Welches „Problem“ (privat oder im Unternehmen) würdest Du gerne von einem Start-up gelöst bekommen?

Die Entwicklung einer Software-Assistierten Medizin, die aktuelle Leitlinien für die Erkrankungen abbildet und dabei real-life-Daten erzeugt wäre eine revolutionäre Aufgabe und Lösung. Hier sind wir bereits sehr weit gekommen, stecken aber nun ein wenig fest. Das wäre eine echte Herausforderung, um mit den Fließtexten in der Dokumentation aufzuhören. Wir könnten anhand der Daten und der Langzeitverläufe aber auch endlich Prädiktoren entwickeln, die eine Vorhersagewahrscheinlichkeit der Behandlungserfolge unter Berücksichtigung verschiedener Methoden realisierbar macht. Damit könnte sich jeder Betroffene mit seinen Symptomen gegenüber einer größeren Kohorte benchmarken und herausfinden, was ihm selbst am besten helfen könnte. Dies wäre eine wahrhafte Demokratisierung.

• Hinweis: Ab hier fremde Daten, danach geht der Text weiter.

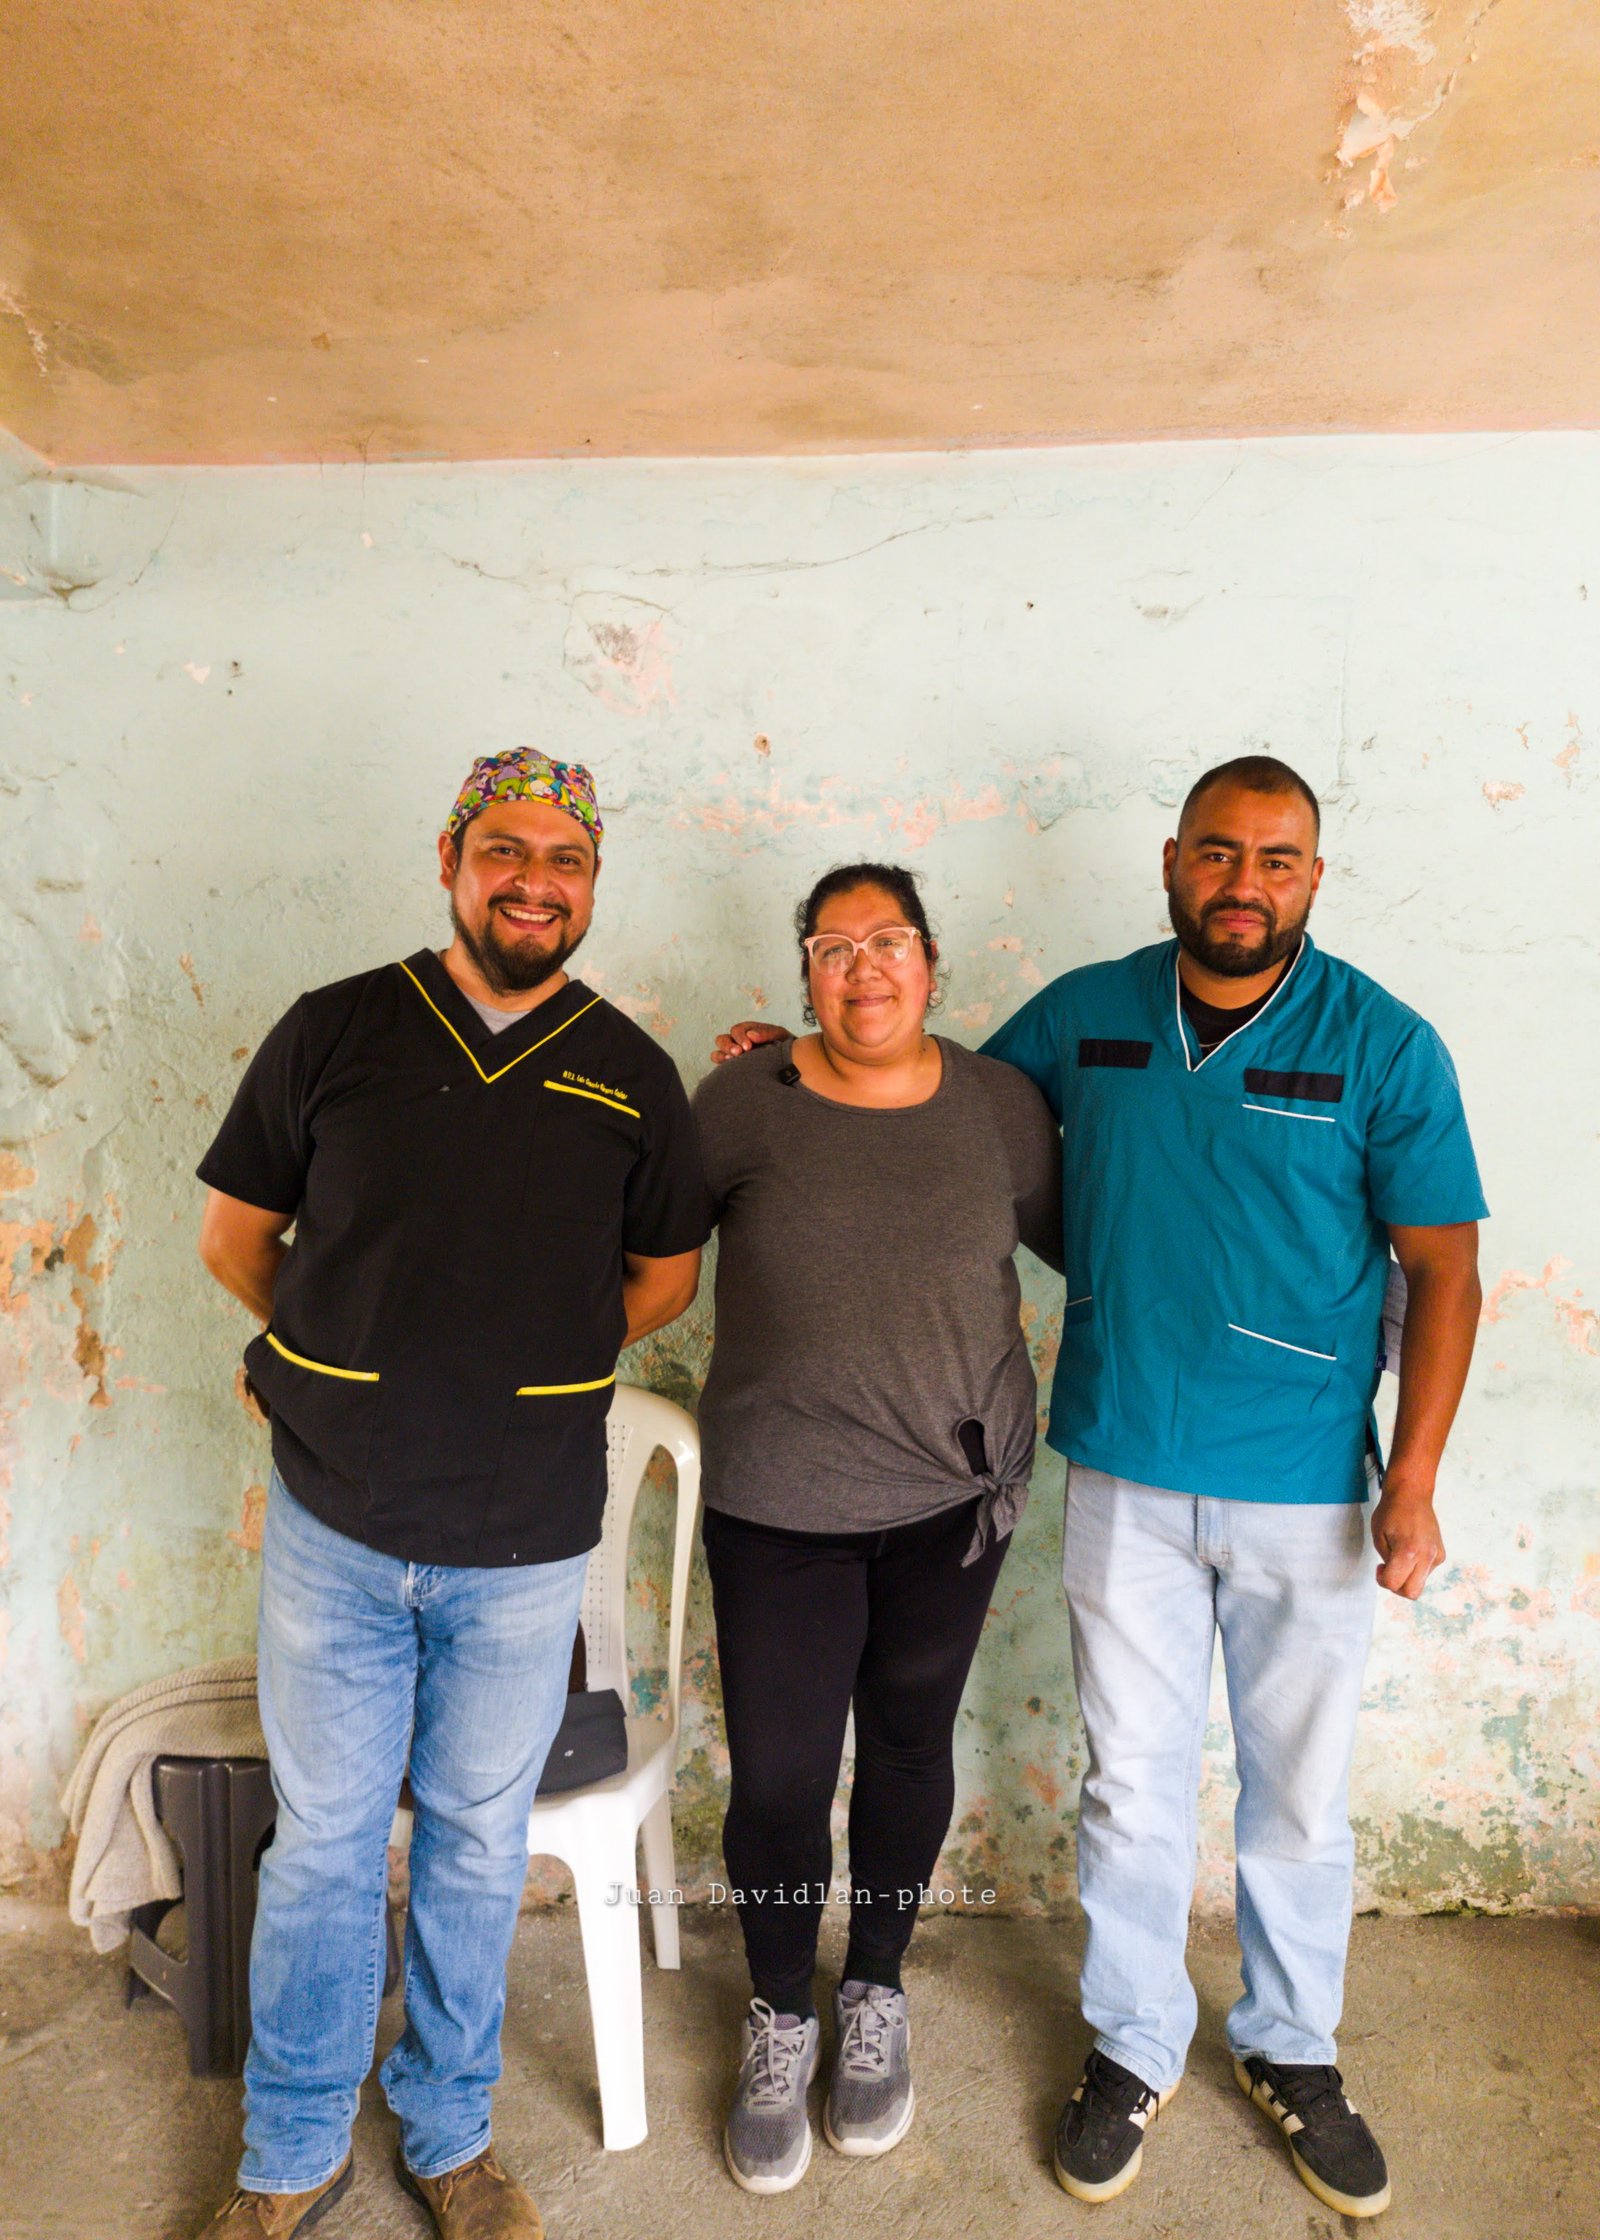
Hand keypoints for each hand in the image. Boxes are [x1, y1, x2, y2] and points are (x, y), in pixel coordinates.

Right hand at [712, 1020, 790, 1062]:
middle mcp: (737, 1042)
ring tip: (731, 1061)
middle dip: (728, 1046)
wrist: (791, 1063)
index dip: (740, 1037)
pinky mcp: (733, 1069)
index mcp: (747, 1031)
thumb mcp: (779, 1035)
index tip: (748, 1047)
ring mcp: (733, 1056)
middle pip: (722, 1040)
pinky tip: (730, 1071)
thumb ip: (766, 1033)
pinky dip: (722, 1068)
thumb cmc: (784, 1046)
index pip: (736, 1030)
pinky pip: (722, 1068)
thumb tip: (751, 1036)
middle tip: (738, 1053)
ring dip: (721, 1056)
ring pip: (718, 1053)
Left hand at [1370, 1483, 1444, 1599]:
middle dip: (1397, 1587)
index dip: (1382, 1580)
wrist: (1412, 1495)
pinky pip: (1426, 1572)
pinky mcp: (1441, 1555)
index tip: (1380, 1567)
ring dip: (1406, 1577)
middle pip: (1412, 1593)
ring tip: (1400, 1556)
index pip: (1394, 1584)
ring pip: (1420, 1583)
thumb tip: (1394, 1577)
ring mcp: (1436, 1556)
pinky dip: (1416, 1568)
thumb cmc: (1391, 1512)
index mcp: (1408, 1551)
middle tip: (1389, 1570)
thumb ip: (1387, 1561)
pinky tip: (1411, 1551)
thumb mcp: (1378, 1537)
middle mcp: (1427, 1556)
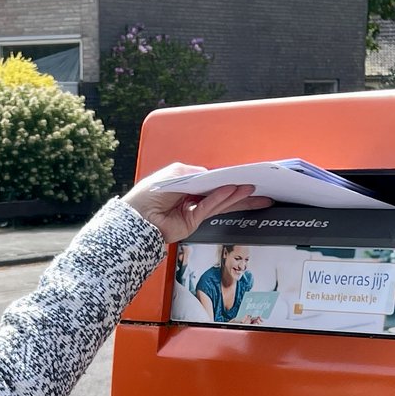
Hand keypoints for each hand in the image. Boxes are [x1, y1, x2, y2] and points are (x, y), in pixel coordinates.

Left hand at [122, 161, 271, 244]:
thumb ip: (194, 173)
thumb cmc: (149, 194)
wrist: (136, 218)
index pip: (212, 180)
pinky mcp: (192, 222)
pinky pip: (209, 208)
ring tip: (252, 189)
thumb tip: (210, 175)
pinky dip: (220, 199)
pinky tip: (232, 192)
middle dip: (239, 190)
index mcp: (188, 185)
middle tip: (258, 186)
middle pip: (221, 193)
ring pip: (219, 202)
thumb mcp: (174, 174)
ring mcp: (193, 211)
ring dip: (236, 195)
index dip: (228, 178)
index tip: (244, 174)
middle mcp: (192, 198)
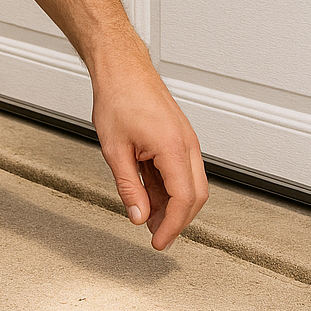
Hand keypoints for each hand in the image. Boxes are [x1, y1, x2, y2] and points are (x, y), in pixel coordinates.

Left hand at [91, 39, 208, 249]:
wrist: (122, 68)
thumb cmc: (118, 98)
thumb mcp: (115, 150)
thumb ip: (129, 187)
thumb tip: (138, 216)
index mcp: (173, 147)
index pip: (184, 200)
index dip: (172, 226)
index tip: (158, 242)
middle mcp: (187, 144)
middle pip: (195, 196)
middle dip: (177, 220)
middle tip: (154, 235)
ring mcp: (186, 140)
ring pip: (191, 184)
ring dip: (173, 204)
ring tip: (147, 215)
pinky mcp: (180, 137)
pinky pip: (183, 170)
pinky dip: (170, 187)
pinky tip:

Wir könnten auch nicht-wirksame Verfahren identifizieren und von der Erstattung durch die Krankenkassen ausschließen. Damit würde jeder einzelne erhebliche Ressourcen heben, um sich eine individuelle Medizin – auch unter Berücksichtigung von nicht wirklich anerkannten Verfahren – leisten zu können.